Błąd numer dwa
najczęściej popełniany przez właścicieli to bałwochwalczy zachwyt nad
szczeniaczkiem , który jest taki rozkoszny i kochany , że nic tylko przytulać ,
przytulać , przytulać …
Owszem , każdy ma zamiar udać się na szkolenie , ale
kiedyś w przyszłości , nie dziś … Jutro.
Dziś szczeniaczek jest za mały.
Jutro zazwyczaj jest za jakieś kilka lub nawet kilkanaście
miesięcy lub wtedy gdy ani właściciel ani najbliższe otoczenie nie jest w
stanie znieść nadpobudliwego psa , który szczeka, niszczy , poniewiera
człowiekiem na smyczy , ucieka i nie chce wrócić na spacerze. Wtedy dopiero
wszyscy zaczynają się zastanawiać jak tu psa wychować !!!

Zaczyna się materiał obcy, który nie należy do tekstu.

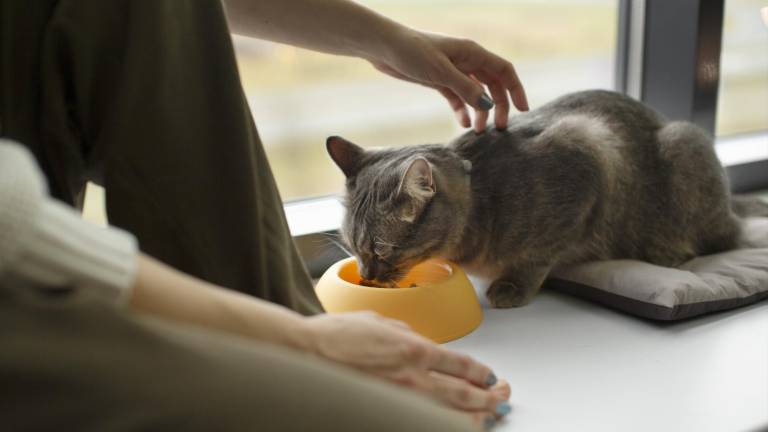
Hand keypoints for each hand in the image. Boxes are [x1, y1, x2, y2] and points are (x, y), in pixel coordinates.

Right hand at [301, 311, 510, 426]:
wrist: (304, 356)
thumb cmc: (335, 337)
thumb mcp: (379, 322)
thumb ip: (408, 334)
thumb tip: (426, 344)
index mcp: (415, 349)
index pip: (464, 365)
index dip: (483, 374)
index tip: (491, 377)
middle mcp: (414, 378)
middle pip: (467, 394)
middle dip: (492, 398)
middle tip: (502, 397)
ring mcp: (401, 400)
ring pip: (452, 417)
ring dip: (477, 418)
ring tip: (489, 416)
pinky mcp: (386, 412)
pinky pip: (424, 424)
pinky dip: (446, 426)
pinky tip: (455, 425)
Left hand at [370, 28, 528, 132]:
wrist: (384, 48)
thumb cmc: (412, 52)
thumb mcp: (441, 72)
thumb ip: (466, 88)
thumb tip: (488, 105)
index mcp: (473, 53)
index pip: (504, 71)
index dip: (516, 90)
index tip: (523, 111)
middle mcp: (466, 61)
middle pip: (492, 85)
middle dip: (498, 106)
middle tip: (498, 128)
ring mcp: (453, 71)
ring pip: (475, 93)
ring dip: (479, 111)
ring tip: (477, 131)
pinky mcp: (439, 80)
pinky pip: (457, 97)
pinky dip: (461, 110)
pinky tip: (461, 124)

Wychowanie szczeniaka zaczynamy od pierwszej chwili , gdy
przybywa do naszego domu. Przede wszystkim – my ludzie jesteśmy
przywódcami i tak powinniśmy się
zachowywać . Komendy powinny być krotkie i zawsze jednakowe , zasady jasne i przejrzyste – jeśli wolno leżeć na
kanapie , to wolno. Jeśli wpuszczamy szczeniaczka do łóżka , to dorosły pies
tez będzie tam spał.
Zasady powinny być przestrzegane przez całą rodzinę –
czyli jeśli jedno zgania z łóżka , to drugie nie może ukradkiem wpuszczać .
Uwaga – bycie przywódca nie oznacza rezygnacji
z miłości lub pieszczenia … Ale z kolei nie można pozwalać małemu rodezjanowi na skakanie łapkami na człowieka lub na
podgryzanie …. To nie są pieszczoty , to raczej zabawa , która w późniejszym
wieku psa może skończyć się źle dla nas lub naszej rodziny . Kilkumiesięczne
maleństwo może ważyć już 30 kg … taka rozpędzona masa może skosić nas z nog!

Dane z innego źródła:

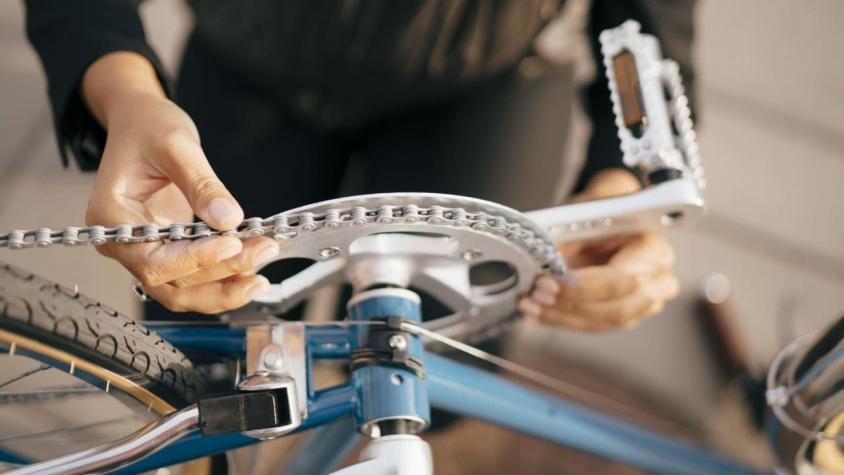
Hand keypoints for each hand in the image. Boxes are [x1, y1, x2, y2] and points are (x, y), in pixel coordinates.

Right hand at [82, 52, 275, 312]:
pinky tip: (251, 270)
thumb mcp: (177, 145)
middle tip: (265, 250)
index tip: (234, 244)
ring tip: (262, 273)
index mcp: (110, 219)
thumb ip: (202, 185)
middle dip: (221, 273)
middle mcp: (122, 243)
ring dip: (224, 288)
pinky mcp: (166, 251)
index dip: (197, 259)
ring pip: (182, 290)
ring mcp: (143, 251)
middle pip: (171, 282)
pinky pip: (192, 278)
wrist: (141, 121)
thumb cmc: (148, 126)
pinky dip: (221, 280)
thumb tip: (229, 220)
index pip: (154, 260)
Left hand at [517, 169, 679, 330]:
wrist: (613, 216)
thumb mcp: (587, 214)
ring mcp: (643, 305)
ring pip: (601, 322)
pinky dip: (560, 319)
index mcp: (655, 252)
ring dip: (560, 316)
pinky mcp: (622, 316)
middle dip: (571, 304)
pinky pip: (591, 325)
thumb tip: (540, 258)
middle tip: (537, 294)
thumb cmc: (603, 212)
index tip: (551, 282)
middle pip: (615, 308)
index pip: (622, 279)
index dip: (584, 286)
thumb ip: (569, 237)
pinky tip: (534, 313)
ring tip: (529, 305)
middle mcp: (658, 283)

Podstawą wychowania każdego rodezjaną są przysmaki . Ja piekę
ciasteczka wątróbkowe , ponieważ są tanie, smaczne i zdrowe … A przy szkoleniu szczeniaka lub młodego psa
potrzebuję wielkich ilości przysmaków.
Przygotujcie się , że smaczki będą wysypywać się z każdej kieszeni ,
nawet wyjściowych ciuchów … Muszą towarzyszyć wam wszędzie tam gdzie jest wasz
pies. Jedzenie uspokaja , jedzenie powoduje wydzielanie endorfin ( hormonu
szczęścia) W początkowym okresie –
chodzenie na smyczy odbywa się wyłącznie na smaczek , ciasteczko przed nosem i
prowadzimy na smyczy . Wychodzimy na ulice pełną strasznych potworów , karmimy
, wchodzimy do sklepu – karmimy, idziemy na dworzec kolejowy – karmimy …

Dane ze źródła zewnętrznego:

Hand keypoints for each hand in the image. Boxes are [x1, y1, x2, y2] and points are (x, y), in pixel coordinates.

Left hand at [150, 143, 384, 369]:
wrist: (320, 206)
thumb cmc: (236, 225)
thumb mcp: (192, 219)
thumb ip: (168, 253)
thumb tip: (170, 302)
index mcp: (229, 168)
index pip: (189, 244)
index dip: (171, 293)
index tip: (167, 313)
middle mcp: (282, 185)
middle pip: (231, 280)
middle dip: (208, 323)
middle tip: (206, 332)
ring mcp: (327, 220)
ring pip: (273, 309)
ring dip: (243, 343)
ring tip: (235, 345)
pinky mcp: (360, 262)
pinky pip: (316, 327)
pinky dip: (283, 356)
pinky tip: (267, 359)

Generalnie – skarmiamy w każdej sytuacji , która może być sytuacją stresująca dla
szczeniaka . Oczywiście nie zapominamy o nagradzaniu głosem. Cieszymy się jak głupi do sera z każdej wykonanej prawidłowo przez psiego dzieciaka komendy. To nic , że cała ulica ogląda się za nami jak za wariatami słysząc " SUUUUPER! Ślicznie!!! SUUUUPER! Grzeczny pies !!!! TAK!!! DOBRZE!!!! Ważne aby pies cieszył sie razem z nami ! Dodatkowo karmiąc i ciesząc sie przesadnie głośno – odwracamy uwagę szczeniaka od innych wydarzeń a
koncentrujemy jego uwagę na sobie. To
zaprocentuje w przyszłości – czy na wystawie czy nieprzyjaznym środowisku ,
pies się wyłączy i skoncentruje na nas – bo może mamy coś dobrego do jedzenia. A z czasem sama pochwała wystarczy .....
A czy może Pani zdradzić przepis na ciasteczka? nasz rodezjan jest "w drodze", jak dobrze pójdzie dołączy do nas wiosną 2017. Bardzo dziękuje za ten wpis!